■ What you have to do ■
Only the text is wanted; write out each record below exactly and exclude all pictures.
::::::::
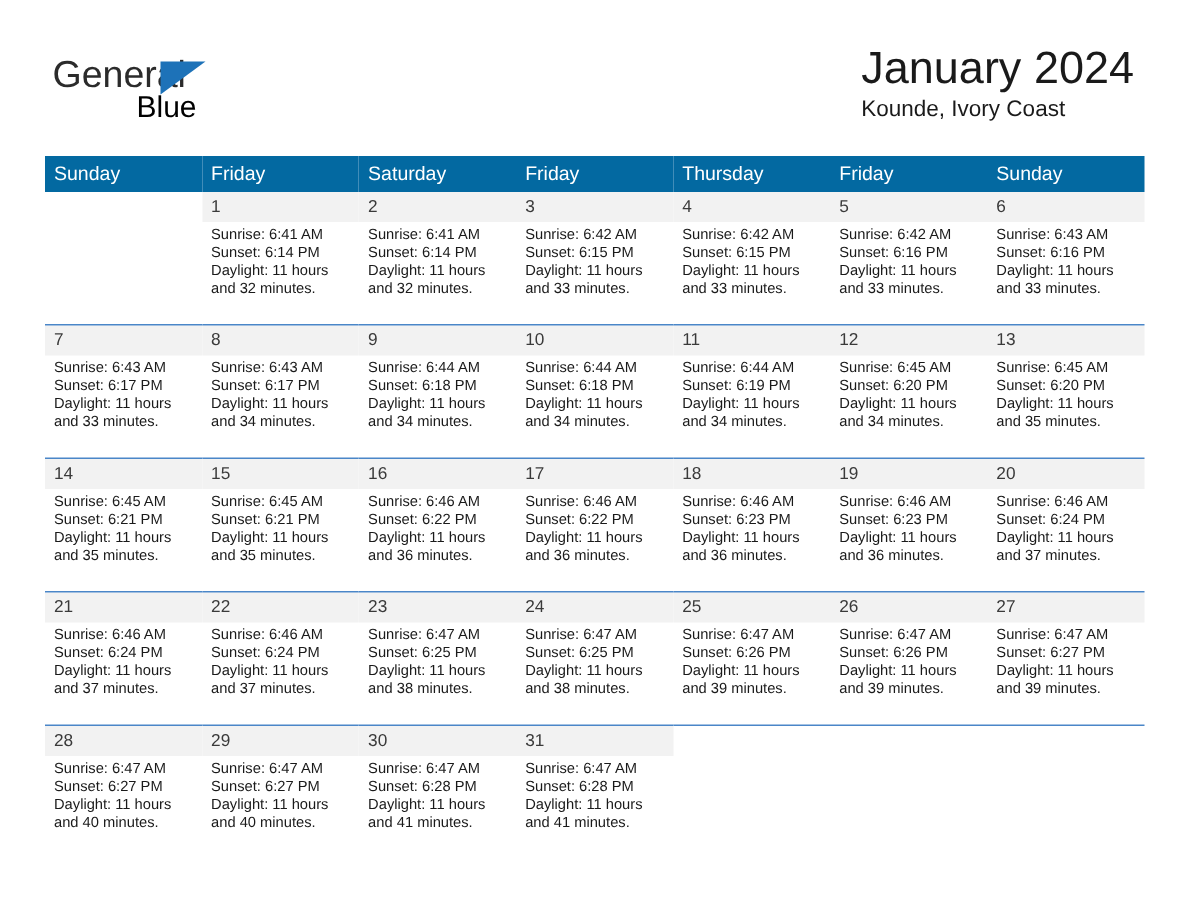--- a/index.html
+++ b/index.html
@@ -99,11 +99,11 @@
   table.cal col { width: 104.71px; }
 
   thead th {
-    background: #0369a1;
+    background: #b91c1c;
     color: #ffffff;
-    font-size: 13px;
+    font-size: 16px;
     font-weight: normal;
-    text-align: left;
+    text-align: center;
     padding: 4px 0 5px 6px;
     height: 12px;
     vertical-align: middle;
::::::::
■ Finished task ■
--- a/index.html
+++ b/index.html
@@ -99,11 +99,11 @@
   table.cal col { width: 104.71px; }
 
   thead th {
-    background: #0369a1;
+    background: #b91c1c;
     color: #ffffff;
-    font-size: 13px;
+    font-size: 16px;
     font-weight: normal;
-    text-align: left;
+    text-align: center;
     padding: 4px 0 5px 6px;
     height: 12px;
     vertical-align: middle;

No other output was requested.